Showing posts with label Jesus. Show all posts
Showing posts with label Jesus. Show all posts

Friday, October 09, 2015

Intimacy with God

For Christians the key to a deep relationship with God is found through the brotherhood we share with Jesus. Adherents of many religions and sadly, even many Christians, never move beyond an infatuation stage in their relationship with God. Most who become enamored with God do so because of God's majesty, transcendence, holiness; basically many people adopt a religion because of God's otherness. There is absolutely nothing wrong with acknowledging and worshipping the creator of the universe. In fact, such is to be encouraged! But for Christians the beauty of the trinity - one God represented in the three persons of Father, Son, and Holy Spirit - is what demonstrates the accessibility of God. More so, the Biblical allusions to God present in the human form of Jesus of Nazareth shows that God actually pursues a relationship with creation, that this majestic holy God actually loves the beings God created. With a miopic view of a transcendent God such an image would seem absurd. But if God gave up heaven to come to Earth to live as a man there must be a reason beyond a bored-God hypothesis. It would appear that God desired a relationship with creation that could not be attained with a Heaven bound God and Earth bound humans.
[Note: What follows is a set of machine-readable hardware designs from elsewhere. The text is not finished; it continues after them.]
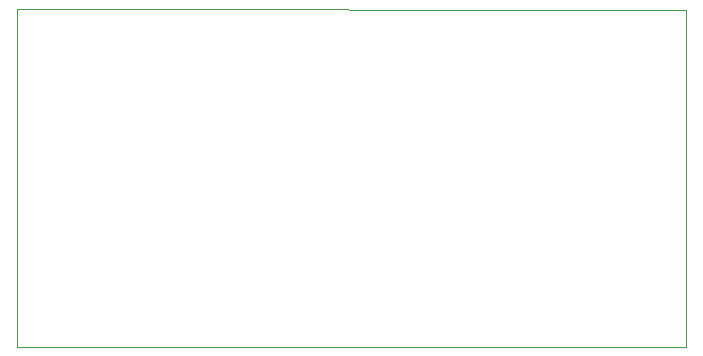
<source format=gbr>
%TF.GenerationSoftware,KiCad,Pcbnew,(5.1.10-1-10_14)*%
%TF.CreationDate,2021-06-08T20:51:40+08:00*%
%TF.ProjectId,network,6e657477-6f72-46b2-9e6b-696361645f70,rev?*%
%TF.SameCoordinates,Original*%
%TF.FileFunction,Profile,NP*%
%FSLAX46Y46*%
G04 Gerber Fmt 4.6, Leading zero omitted, Abs format (unit mm)*
G04 Created by KiCad (PCBNEW (5.1.10-1-10_14)) date 2021-06-08 20:51:40*
%MOMM*%
%LPD*%
G01*
G04 APERTURE LIST*
%TA.AperFunction,Profile*%
%ADD10C,0.100000*%
%TD*%
G04 APERTURE END LIST*
D10*
X156300000Y-79900000D02*
X156300000Y-108400000D01*
X99700000Y-79800000D02*
X99700000Y-108400000D01*
X156300000Y-79900000D02*
X99700000Y-79800000D01*
X99700000Y-108400000D02*
X156300000Y-108400000D01*
M02*

</source>
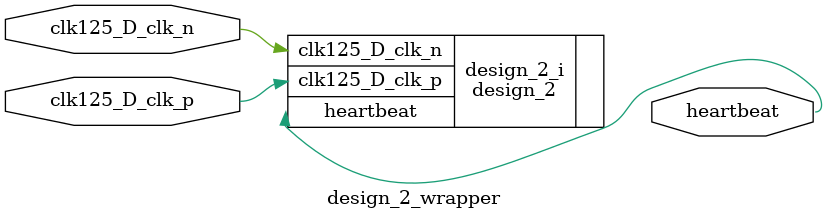
<source format=v>
`timescale 1 ps / 1 ps

module design_2_wrapper
   (clk125_D_clk_n,
    clk125_D_clk_p,
    heartbeat);
  input clk125_D_clk_n;
  input clk125_D_clk_p;
  output [0:0]heartbeat;

  wire clk125_D_clk_n;
  wire clk125_D_clk_p;
  wire [0:0]heartbeat;

  design_2 design_2_i
       (.clk125_D_clk_n(clk125_D_clk_n),
        .clk125_D_clk_p(clk125_D_clk_p),
        .heartbeat(heartbeat));
endmodule

</source>
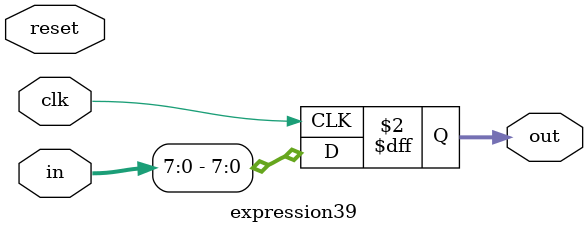
<source format=v>
module expression39
  #(parameter integer WIDTH = 8)
  (input wire             reset,
   input wire             clk,
   input wire [WIDTH:0]   in,
   output reg [WIDTH-1:0] out);

   always @(posedge clk) out <= in[0 +: WIDTH];

endmodule

</source>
There is little wonder why there are so many marital analogies comparing the relationship between human and the Divine found in the Bible and in other mystical writings, including those of the early Christian era. The intimacy required is the same for humans learning to love, whether the object of love is God or another person. Richard Rohr (2013, Immortal Diamonds) observes,
"It is almost impossible to fall in love with majesty, power, or perfection. These make us both fearful and codependent, but seldom truly loving. On some level, love can happen only between equals, and vulnerability levels the playing field. What Christians believe is that God somehow became our equal when he became the human "Jesus," a name that is, without doubt, the vulnerable name for God" (p. 171).

Such a concept is difficult for many Christians to hear. It sounds irreverent at best if not blasphemous! But the beauty and mystery of the Trinity is found in the distinctiveness yet sameness of each person - Father, Son, and Holy Spirit. In love God lowered God's self to take on human flesh and human nature (see Philippians 2). Through that act of Godly humility we have access to God in a new way - as a peer, as a sibling, or literally as "one of us." Many days the accessibility of God through the brotherhood of Jesus keeps the gnawing doubts at bay. 


Friday, April 03, 2009

Encounter with Jesus

The jaunt to Samford U with a group of UGA students to see Shane Claiborne was a profound experience. Much of what Shane said can be found in his books & videos. However hearing him weave the stories together on stage while sitting in a chapel filled with excited students provided a spirit-filled milieu to hear the stories anew.

I've copied some of the most inspiring or disturbing thoughts and quotes below. Though these emerge from his experiences, they were all inspired by Shane's life-changing reading of scripture and encounter with Jesus. In his word's meeting Jesus didn't make his screwed up life perfect and whole. Encountering Jesus messed his normal, Christian life up; "I'm still recovering from my conversion experience".
Here are some of the nuggets that i'm struggling through:

Faith is a way of living, not just a way of believing
Each American consumes the equivalent of 500 Ethiopeans per year
Jesus took what was thought to be unclean (dirt and spit) and provided healing (wiped them in someone's blind eyes)! He radically transformed perspectives and worldviews
Mother Theresa said that in the poor and lame, in the least of these, "we see Jesus in his most distressing disguises"
"The best things to do with the best things in life is to give them away"
Ask yourself, "what if Jesus meant the things that he said?" So much of what he said collides with the way we live, with our USAmerican approach to life. "We need a new imagination of the way to live in the world" to not conform, but to be transformed. Most imprisonments (1 in 8 African Americans) are related to economics - that's a justice issue that we have not sufficiently addressed
Christians are not normal, are not of the status quo, they "seek to bring about the world that God dreams of"
Jesus sends us into the world as "radical nonconformists representing God's heart"
Jesus loves evil-doers so much that he died for them
There are a lot of things worth dying for, but there is nothing worth killing for"
The question is not what job are you going to have "when you grow up" but "what kind of ____ are you going to be" - we are called to allow Jesus to transform what we are called and created to be/do into his likeness
I struggle through some of these issues I'll try to blog about them.